GIVEN EXERCISE: In the records below, render the stretch from the line containing "common name: Ruddy quail-dove" through the line containing "genus: Cyclanthera", both included, as a Markdown table with the columns Row and Line. Give each line its own numbered row and omit any blank lines.

(Some records)
* * *

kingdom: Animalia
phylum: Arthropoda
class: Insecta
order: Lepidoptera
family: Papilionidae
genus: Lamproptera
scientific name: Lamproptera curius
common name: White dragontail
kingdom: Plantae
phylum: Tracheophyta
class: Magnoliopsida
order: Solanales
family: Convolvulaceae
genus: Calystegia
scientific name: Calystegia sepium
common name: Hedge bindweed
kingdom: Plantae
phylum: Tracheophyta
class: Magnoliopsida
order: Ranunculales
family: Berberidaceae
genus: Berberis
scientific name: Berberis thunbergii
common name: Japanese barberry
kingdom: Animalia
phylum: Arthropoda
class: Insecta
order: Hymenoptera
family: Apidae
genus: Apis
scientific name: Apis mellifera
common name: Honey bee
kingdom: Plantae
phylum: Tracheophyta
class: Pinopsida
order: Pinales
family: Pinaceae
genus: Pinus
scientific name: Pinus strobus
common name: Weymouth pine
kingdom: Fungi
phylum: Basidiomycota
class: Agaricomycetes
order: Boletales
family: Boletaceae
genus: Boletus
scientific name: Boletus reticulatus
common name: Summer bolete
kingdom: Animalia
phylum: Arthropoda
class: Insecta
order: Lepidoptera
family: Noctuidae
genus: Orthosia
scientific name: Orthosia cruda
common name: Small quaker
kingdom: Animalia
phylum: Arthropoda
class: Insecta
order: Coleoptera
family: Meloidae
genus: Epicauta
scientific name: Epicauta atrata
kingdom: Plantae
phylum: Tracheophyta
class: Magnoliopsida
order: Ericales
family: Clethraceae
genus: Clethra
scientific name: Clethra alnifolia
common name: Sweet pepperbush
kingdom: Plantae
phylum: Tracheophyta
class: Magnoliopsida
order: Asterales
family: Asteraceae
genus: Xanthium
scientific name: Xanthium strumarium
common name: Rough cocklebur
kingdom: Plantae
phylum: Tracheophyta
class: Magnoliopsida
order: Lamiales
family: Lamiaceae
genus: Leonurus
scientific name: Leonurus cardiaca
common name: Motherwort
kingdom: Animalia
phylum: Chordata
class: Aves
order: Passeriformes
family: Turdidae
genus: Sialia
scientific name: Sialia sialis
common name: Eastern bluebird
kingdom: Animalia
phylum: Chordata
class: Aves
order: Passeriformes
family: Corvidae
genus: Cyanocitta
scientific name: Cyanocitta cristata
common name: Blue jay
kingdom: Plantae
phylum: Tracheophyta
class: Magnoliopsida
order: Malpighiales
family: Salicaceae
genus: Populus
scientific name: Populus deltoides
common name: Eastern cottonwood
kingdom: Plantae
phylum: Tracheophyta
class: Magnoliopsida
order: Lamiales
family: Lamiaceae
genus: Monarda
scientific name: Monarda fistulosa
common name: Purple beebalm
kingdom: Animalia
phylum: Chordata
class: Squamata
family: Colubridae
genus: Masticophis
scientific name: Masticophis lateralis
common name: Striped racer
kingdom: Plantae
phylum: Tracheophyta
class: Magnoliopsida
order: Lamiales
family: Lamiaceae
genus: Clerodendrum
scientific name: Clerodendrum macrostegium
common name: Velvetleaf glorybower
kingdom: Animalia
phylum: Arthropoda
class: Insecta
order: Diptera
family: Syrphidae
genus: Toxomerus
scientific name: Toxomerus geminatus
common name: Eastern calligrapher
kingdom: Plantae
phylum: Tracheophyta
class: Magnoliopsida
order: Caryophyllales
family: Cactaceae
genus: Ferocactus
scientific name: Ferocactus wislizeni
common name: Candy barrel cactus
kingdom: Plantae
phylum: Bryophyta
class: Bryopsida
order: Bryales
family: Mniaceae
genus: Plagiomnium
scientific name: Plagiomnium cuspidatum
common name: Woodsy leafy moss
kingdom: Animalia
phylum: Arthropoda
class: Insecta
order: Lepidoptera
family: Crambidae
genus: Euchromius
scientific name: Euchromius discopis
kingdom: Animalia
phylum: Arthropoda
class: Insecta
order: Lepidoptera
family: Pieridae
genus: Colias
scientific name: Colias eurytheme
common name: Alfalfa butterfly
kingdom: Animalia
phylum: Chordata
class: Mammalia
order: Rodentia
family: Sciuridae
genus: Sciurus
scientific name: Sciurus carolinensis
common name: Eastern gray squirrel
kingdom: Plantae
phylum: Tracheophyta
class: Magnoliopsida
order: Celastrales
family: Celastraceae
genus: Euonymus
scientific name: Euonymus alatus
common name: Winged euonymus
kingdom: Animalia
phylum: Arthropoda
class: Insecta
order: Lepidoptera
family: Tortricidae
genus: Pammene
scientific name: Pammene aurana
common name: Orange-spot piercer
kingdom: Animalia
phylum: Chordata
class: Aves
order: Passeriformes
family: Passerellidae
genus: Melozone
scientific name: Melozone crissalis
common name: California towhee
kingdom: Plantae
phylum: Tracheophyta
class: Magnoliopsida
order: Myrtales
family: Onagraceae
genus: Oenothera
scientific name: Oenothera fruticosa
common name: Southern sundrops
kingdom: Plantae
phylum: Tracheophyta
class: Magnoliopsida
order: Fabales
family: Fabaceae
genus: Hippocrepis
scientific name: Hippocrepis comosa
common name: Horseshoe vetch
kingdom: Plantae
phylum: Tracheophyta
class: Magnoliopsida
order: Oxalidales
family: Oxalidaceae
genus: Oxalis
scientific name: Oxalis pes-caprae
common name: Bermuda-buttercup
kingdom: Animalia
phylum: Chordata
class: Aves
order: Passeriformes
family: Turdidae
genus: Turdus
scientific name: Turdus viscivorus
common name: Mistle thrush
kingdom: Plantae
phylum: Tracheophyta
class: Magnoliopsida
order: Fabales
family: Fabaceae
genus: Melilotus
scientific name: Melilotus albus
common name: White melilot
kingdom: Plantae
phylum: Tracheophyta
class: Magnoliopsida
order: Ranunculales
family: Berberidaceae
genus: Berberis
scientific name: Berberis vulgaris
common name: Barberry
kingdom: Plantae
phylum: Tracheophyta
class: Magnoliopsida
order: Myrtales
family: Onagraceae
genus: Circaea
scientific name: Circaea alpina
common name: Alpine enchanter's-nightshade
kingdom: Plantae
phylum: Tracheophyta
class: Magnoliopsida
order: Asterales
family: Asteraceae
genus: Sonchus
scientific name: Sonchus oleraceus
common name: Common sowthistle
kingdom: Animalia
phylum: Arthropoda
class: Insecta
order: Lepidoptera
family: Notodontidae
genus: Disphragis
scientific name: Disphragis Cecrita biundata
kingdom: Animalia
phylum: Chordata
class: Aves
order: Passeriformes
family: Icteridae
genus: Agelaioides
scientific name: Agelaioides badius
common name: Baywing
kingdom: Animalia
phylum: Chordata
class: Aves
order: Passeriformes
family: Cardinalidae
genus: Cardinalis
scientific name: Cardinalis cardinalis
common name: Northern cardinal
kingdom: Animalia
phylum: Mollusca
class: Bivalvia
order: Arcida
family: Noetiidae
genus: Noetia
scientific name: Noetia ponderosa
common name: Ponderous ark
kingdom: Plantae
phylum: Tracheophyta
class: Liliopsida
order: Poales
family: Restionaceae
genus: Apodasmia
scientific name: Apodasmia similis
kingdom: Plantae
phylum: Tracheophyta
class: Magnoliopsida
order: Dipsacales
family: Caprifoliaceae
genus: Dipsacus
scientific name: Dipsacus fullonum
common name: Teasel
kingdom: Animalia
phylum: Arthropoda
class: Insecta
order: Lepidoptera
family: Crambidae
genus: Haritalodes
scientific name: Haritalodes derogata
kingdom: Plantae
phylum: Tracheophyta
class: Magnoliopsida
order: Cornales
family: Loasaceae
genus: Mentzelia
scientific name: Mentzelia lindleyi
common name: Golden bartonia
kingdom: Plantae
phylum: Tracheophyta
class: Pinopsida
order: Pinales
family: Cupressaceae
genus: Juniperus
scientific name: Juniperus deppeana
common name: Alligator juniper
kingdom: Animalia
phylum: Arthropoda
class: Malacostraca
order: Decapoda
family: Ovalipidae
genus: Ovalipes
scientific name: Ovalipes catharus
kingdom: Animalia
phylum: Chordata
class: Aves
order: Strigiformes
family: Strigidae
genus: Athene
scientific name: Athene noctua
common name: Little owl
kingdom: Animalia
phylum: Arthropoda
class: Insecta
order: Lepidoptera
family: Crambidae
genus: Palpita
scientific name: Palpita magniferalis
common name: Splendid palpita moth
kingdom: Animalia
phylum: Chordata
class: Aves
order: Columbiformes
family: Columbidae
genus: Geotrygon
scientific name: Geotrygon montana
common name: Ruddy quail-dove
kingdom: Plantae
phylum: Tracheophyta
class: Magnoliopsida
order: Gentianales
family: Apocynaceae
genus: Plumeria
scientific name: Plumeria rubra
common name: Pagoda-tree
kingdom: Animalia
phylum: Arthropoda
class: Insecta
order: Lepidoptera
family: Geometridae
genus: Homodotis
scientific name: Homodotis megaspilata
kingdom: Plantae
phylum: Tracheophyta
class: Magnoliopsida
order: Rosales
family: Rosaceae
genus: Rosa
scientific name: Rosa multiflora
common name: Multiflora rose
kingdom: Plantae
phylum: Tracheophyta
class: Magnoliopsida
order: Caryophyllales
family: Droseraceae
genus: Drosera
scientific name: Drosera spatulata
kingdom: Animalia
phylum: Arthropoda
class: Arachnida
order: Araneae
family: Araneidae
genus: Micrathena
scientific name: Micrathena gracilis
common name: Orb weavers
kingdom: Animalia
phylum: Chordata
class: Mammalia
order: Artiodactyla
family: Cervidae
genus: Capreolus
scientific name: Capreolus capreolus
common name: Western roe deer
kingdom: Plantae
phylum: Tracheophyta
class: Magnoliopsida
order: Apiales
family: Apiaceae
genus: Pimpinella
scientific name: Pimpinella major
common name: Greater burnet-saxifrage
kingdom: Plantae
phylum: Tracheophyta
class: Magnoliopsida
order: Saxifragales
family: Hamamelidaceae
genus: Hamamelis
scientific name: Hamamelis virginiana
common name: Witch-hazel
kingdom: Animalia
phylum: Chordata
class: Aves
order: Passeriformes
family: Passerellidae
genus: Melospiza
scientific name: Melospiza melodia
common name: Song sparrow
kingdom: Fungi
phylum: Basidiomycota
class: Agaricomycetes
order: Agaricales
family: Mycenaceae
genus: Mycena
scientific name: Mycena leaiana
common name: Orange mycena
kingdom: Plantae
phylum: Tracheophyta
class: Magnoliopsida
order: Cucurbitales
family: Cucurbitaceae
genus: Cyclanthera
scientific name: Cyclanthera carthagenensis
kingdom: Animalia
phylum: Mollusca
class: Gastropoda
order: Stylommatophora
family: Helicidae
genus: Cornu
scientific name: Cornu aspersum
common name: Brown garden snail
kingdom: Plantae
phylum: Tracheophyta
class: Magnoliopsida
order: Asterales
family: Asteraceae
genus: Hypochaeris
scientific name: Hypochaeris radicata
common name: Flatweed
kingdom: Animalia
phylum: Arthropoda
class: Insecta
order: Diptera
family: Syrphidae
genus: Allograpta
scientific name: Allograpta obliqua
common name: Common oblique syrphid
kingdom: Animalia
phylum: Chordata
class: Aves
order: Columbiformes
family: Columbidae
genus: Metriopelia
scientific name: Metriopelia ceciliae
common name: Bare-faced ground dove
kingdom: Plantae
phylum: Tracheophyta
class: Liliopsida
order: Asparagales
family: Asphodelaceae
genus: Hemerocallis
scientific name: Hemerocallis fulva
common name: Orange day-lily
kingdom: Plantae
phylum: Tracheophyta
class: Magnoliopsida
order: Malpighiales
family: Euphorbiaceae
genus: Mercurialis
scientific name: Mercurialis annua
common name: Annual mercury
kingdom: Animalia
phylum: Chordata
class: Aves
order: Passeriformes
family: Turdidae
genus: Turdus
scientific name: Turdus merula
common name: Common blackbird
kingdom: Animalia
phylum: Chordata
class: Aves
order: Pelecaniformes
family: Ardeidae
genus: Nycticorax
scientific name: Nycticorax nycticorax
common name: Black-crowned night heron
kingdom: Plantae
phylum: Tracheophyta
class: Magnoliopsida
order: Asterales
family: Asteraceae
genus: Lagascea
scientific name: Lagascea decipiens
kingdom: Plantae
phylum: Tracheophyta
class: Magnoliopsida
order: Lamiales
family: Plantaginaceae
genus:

* * *

RESULT OF THIS EXERCISE:
| Row | Line |
|---|---|
| 1 | common name: Ruddy quail-dove |
| 2 | kingdom: Plantae |
| 3 | phylum: Tracheophyta |
| 4 | class: Magnoliopsida |
| 5 | order: Gentianales |
| 6 | family: Apocynaceae |
| 7 | genus: Plumeria |
| 8 | scientific name: Plumeria rubra |
| 9 | common name: Pagoda-tree |
| 10 | kingdom: Animalia |
| 11 | phylum: Arthropoda |
| 12 | class: Insecta |
| 13 | order: Lepidoptera |
| 14 | family: Geometridae |
| 15 | genus: Homodotis |
| 16 | scientific name: Homodotis megaspilata |
| 17 | kingdom: Plantae |
| 18 | phylum: Tracheophyta |
| 19 | class: Magnoliopsida |
| 20 | order: Rosales |
| 21 | family: Rosaceae |
| 22 | genus: Rosa |
| 23 | scientific name: Rosa multiflora |
| 24 | common name: Multiflora rose |
| 25 | kingdom: Plantae |
| 26 | phylum: Tracheophyta |
| 27 | class: Magnoliopsida |
| 28 | order: Caryophyllales |
| 29 | family: Droseraceae |
| 30 | genus: Drosera |
| 31 | scientific name: Drosera spatulata |
| 32 | kingdom: Animalia |
| 33 | phylum: Arthropoda |
| 34 | class: Arachnida |
| 35 | order: Araneae |
| 36 | family: Araneidae |
| 37 | genus: Micrathena |
| 38 | scientific name: Micrathena gracilis |
| 39 | common name: Orb weavers |
| 40 | kingdom: Animalia |
| 41 | phylum: Chordata |
| 42 | class: Mammalia |
| 43 | order: Artiodactyla |
| 44 | family: Cervidae |
| 45 | genus: Capreolus |
| 46 | scientific name: Capreolus capreolus |
| 47 | common name: Western roe deer |
| 48 | kingdom: Plantae |
| 49 | phylum: Tracheophyta |
| 50 | class: Magnoliopsida |
| 51 | order: Apiales |
| 52 | family: Apiaceae |
| 53 | genus: Pimpinella |
| 54 | scientific name: Pimpinella major |
| 55 | common name: Greater burnet-saxifrage |
| 56 | kingdom: Plantae |
| 57 | phylum: Tracheophyta |
| 58 | class: Magnoliopsida |
| 59 | order: Saxifragales |
| 60 | family: Hamamelidaceae |
| 61 | genus: Hamamelis |
| 62 | scientific name: Hamamelis virginiana |
| 63 | common name: Witch-hazel |
| 64 | kingdom: Animalia |
| 65 | phylum: Chordata |
| 66 | class: Aves |
| 67 | order: Passeriformes |
| 68 | family: Passerellidae |
| 69 | genus: Melospiza |
| 70 | scientific name: Melospiza melodia |
| 71 | common name: Song sparrow |
| 72 | kingdom: Fungi |
| 73 | phylum: Basidiomycota |
| 74 | class: Agaricomycetes |
| 75 | order: Agaricales |
| 76 | family: Mycenaceae |
| 77 | genus: Mycena |
| 78 | scientific name: Mycena leaiana |
| 79 | common name: Orange mycena |
| 80 | kingdom: Plantae |
| 81 | phylum: Tracheophyta |
| 82 | class: Magnoliopsida |
| 83 | order: Cucurbitales |
| 84 | family: Cucurbitaceae |
| 85 | genus: Cyclanthera |